* SELECTED EXCERPT *
Major hits are BAYES_99 & Sane-Security sigs in ClamAV, minor hits from
spamcop & spf-fail plus some custom rules. Without the Sane hits it
still would have made it over my threshold.

-- 
Dave Funk                                  University of Iowa
<dbfunk (at) engineering.uiowa.edu>        College of Engineering
319/335-5751   FAX: 319/384-0549           1256 Seamans Center
Sys_admin/Postmaster/cell_admin            Iowa City, IA 52242-1527
#include <std_disclaimer.h>
Better is not better, 'standard' is better. B{

Re: Filtering zip spam

Posted by "corpus.defero" <co...@idnet.com>.
On Tue, 2010-04-27 at 11:08 -0400, Alex wrote:
> Hi,
> 
> >> Might as well just block all of \.fr at smtp time for that matter :-)
> >> Poor France :(
> >
> > I mostly do....... au revoir Le France....
> 
> Somewhat off-topic, but in the interest of increasing awareness, India
> reportedly ranks first:
> 
> http://www.dnaindia.com/mumbai/report_india-ranks-first-in-sending-spam-mails_1374118
> 
> Regards,
> Alex
Not in my logs it doesn't ;-) but each user and server has different
experiences. 


Re: Filtering zip spam

Posted by ram <ra...@netcore.co.in>.
On Tue, 2010-04-27 at 11:08 -0400, Alex wrote:
> Hi,
> 
> >> Might as well just block all of \.fr at smtp time for that matter :-)
> >> Poor France :(
> >
> > I mostly do....... au revoir Le France....
> 
> Somewhat off-topic, but in the interest of increasing awareness, India
> reportedly ranks first:
> 
> http://www.dnaindia.com/mumbai/report_india-ranks-first-in-sending-spam-mails_1374118
> 

If you read it .... India ranks first in asia pacific regions. No
surprises , Afganistan has almost no internet , Pakistan has almost no
power, and Bangladesh has almost no users. The others are too small. 


Worldwide most spam comes from the US and China and then followed by
Russia
http://www.spamhaus.org/statistics/countries.lasso


India doesnt even figure in the top 20





Re: Filtering zip spam

Posted by Alex <my...@gmail.com>.
Hi,

>> Might as well just block all of \.fr at smtp time for that matter :-)
>> Poor France :(
>
> I mostly do....... au revoir Le France....

Somewhat off-topic, but in the interest of increasing awareness, India
reportedly ranks first:

http://www.dnaindia.com/mumbai/report_india-ranks-first-in-sending-spam-mails_1374118

Regards,
Alex

Re: Filtering zip spam

Posted by "corpus.defero" <co...@idnet.com>.

* WHAT TO WORK ON *
1. In the listing, reproduce the lines word for word, starting at the line containing "Avant projet de" and ending at the line containing "énergies renouvelables (2941BJE)", including both of those lines.
2. Write the next part of the mailing-list thread on filtering zip spam, picking up right after its final line.

* DATASET ENTRIES *
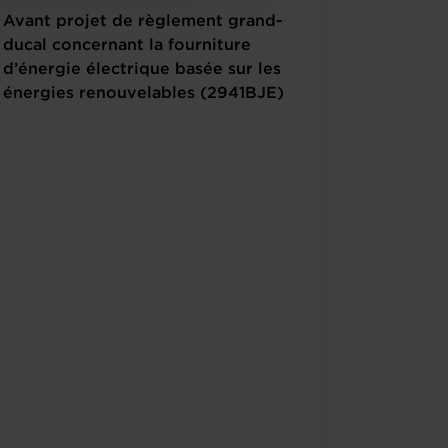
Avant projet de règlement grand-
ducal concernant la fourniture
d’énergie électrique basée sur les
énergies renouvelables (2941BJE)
...
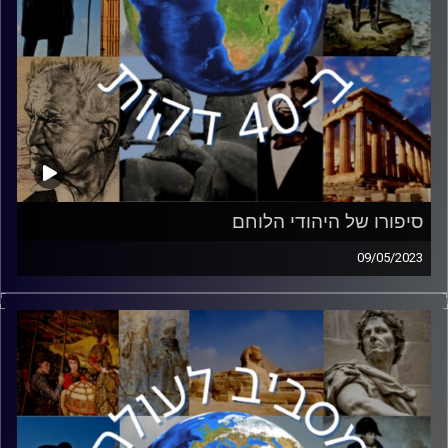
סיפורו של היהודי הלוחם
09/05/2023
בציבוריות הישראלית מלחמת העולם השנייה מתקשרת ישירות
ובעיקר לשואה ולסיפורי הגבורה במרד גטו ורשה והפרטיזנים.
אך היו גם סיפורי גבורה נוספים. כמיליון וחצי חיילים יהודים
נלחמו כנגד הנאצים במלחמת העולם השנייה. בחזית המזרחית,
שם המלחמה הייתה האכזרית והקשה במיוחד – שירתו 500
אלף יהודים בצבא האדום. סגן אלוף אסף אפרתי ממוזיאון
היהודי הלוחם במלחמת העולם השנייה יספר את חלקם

* RESULTS FOR EACH TASK *
1.
Avant projet de règlement grand-
ducal concernant la fourniture
d’énergie électrique basée sur les
énergies renouvelables (2941BJE)

2.
On Tue, 2010-04-27 at 02:16 -0400, Alex wrote:
> Hi,
> 
> >> Here's an example:
> >>
> >> http://pastebin.com/h9JwTQ9T
> >>
> >> The score is very low. Does someone have an idea of other
> >> characteristics that I can flag on?
> >>
> > Hits for me on this:
> > Sanesecurity.Junk.22048.UNOFFICIAL FOUND
> 
> Ah, very good. I think that might be what I'm missing. How are you
> implementing this? From here?
> 
> http://www.sanesecurity.co.uk/download_scripts_linux.htm
> 
> Or are you using the clamav SA plugin-in?
Using clamav-milter ahead of SA with Postfix with SANE but any
implementation that uses clam/sane will do the same.
> 
> I'm using amavisd with clam-0.96 and sa-3.2.5.
> 
> >  9.0 RELAYCOUNTRY_FR        Relayed through France
> >  5.0 RCVD_IN_BL_SPAMCOP_NET RBL: Received via a relay in bl.spamcop.net
> 
> I wish I could use scores like that :-)
> 
> Might as well just block all of \.fr at smtp time for that matter :-)
> Poor France :(
I mostly do....... au revoir Le France....
> 
> Thanks,
> Alex



Re: Filtering zip spam

Posted by Alex <my...@gmail.com>.
Hi,

>> Here's an example:
>>
>> http://pastebin.com/h9JwTQ9T
>>
>> The score is very low. Does someone have an idea of other
>> characteristics that I can flag on?
>>
> Hits for me on this:
> Sanesecurity.Junk.22048.UNOFFICIAL FOUND

Ah, very good. I think that might be what I'm missing. How are you
implementing this? From here?

http://www.sanesecurity.co.uk/download_scripts_linux.htm

Or are you using the clamav SA plugin-in?

I'm using amavisd with clam-0.96 and sa-3.2.5.

>  9.0 RELAYCOUNTRY_FR        Relayed through France
>  5.0 RCVD_IN_BL_SPAMCOP_NET RBL: Received via a relay in bl.spamcop.net

I wish I could use scores like that :-)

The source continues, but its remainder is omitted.